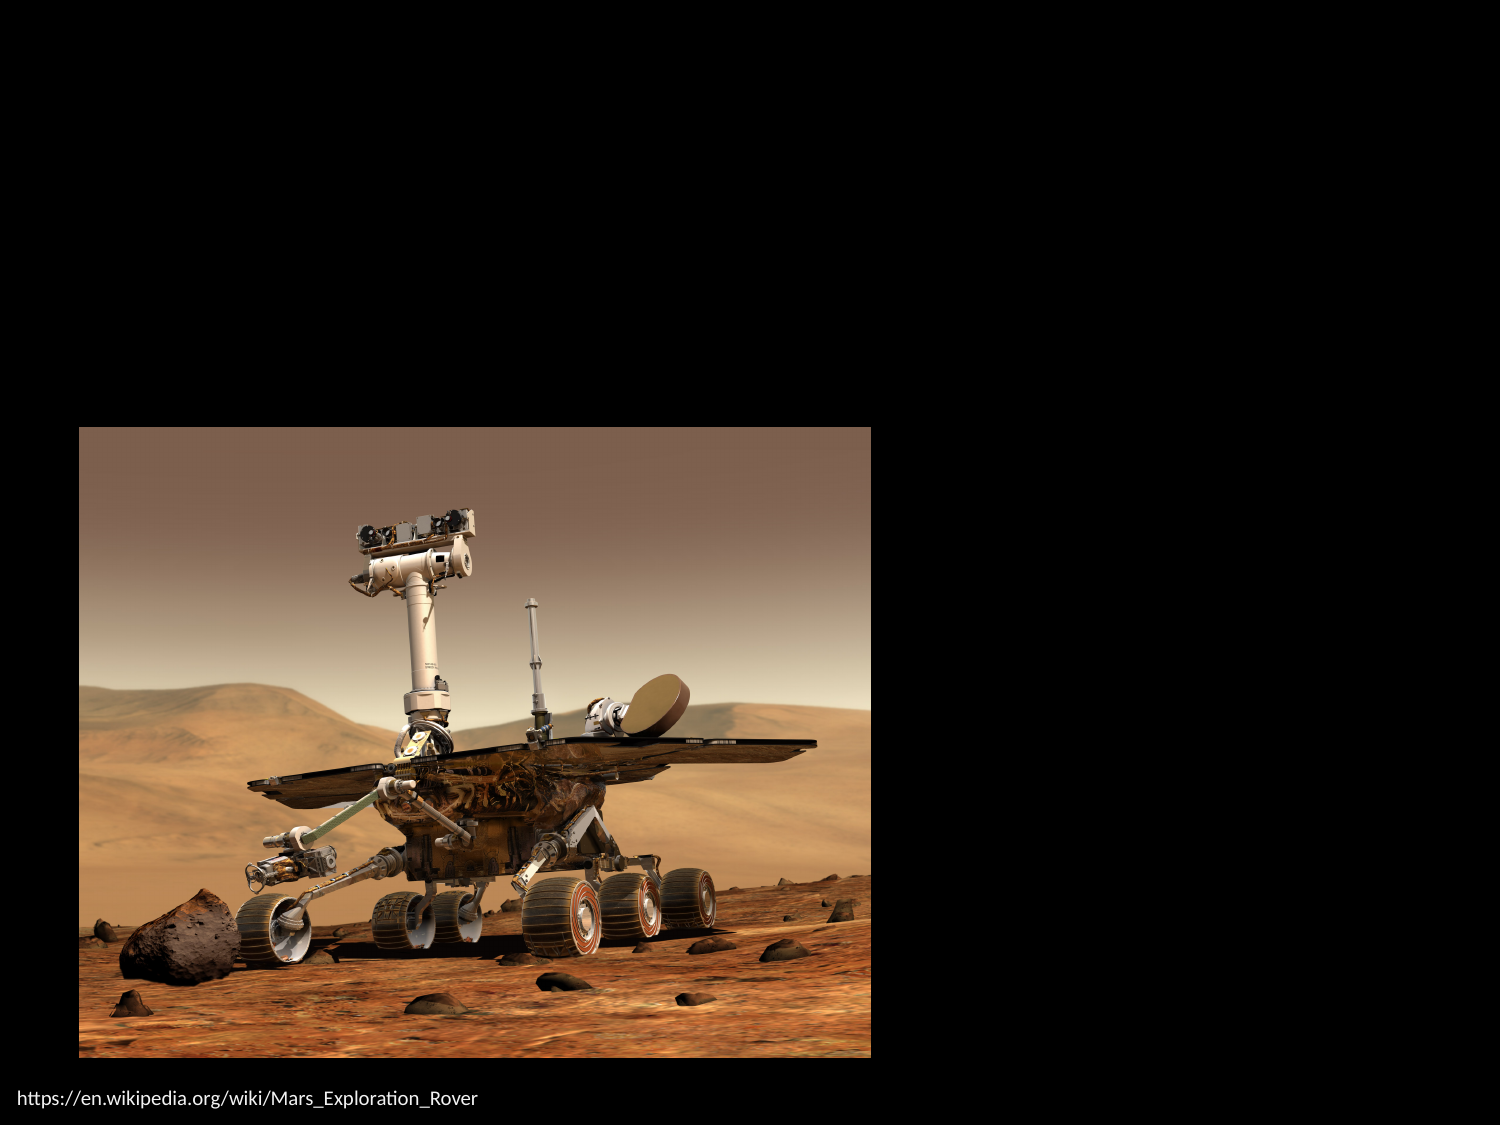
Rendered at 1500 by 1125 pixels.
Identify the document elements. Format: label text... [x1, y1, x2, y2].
--
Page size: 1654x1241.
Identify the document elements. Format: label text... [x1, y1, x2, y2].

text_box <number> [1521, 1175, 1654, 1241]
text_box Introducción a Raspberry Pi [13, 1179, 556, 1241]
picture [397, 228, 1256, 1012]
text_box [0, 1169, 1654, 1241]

**YOUR GOAL**
Output the rows from the line containing "Page size: 1654x1241." through the line containing "text_box [0, 1169, 1654, 1241]" as a JSON list of strings, one string per line, omitting blank lines.

**THE SOLUTION**
[
  "Page size: 1654x1241.",
  "Identify the document elements. Format: label text... [x1, y1, x2, y2].",
  "text_box <number> [1521, 1175, 1654, 1241]",
  "text_box Introducción a Raspberry Pi [13, 1179, 556, 1241]",
  "picture [397, 228, 1256, 1012]",
  "text_box [0, 1169, 1654, 1241]"
]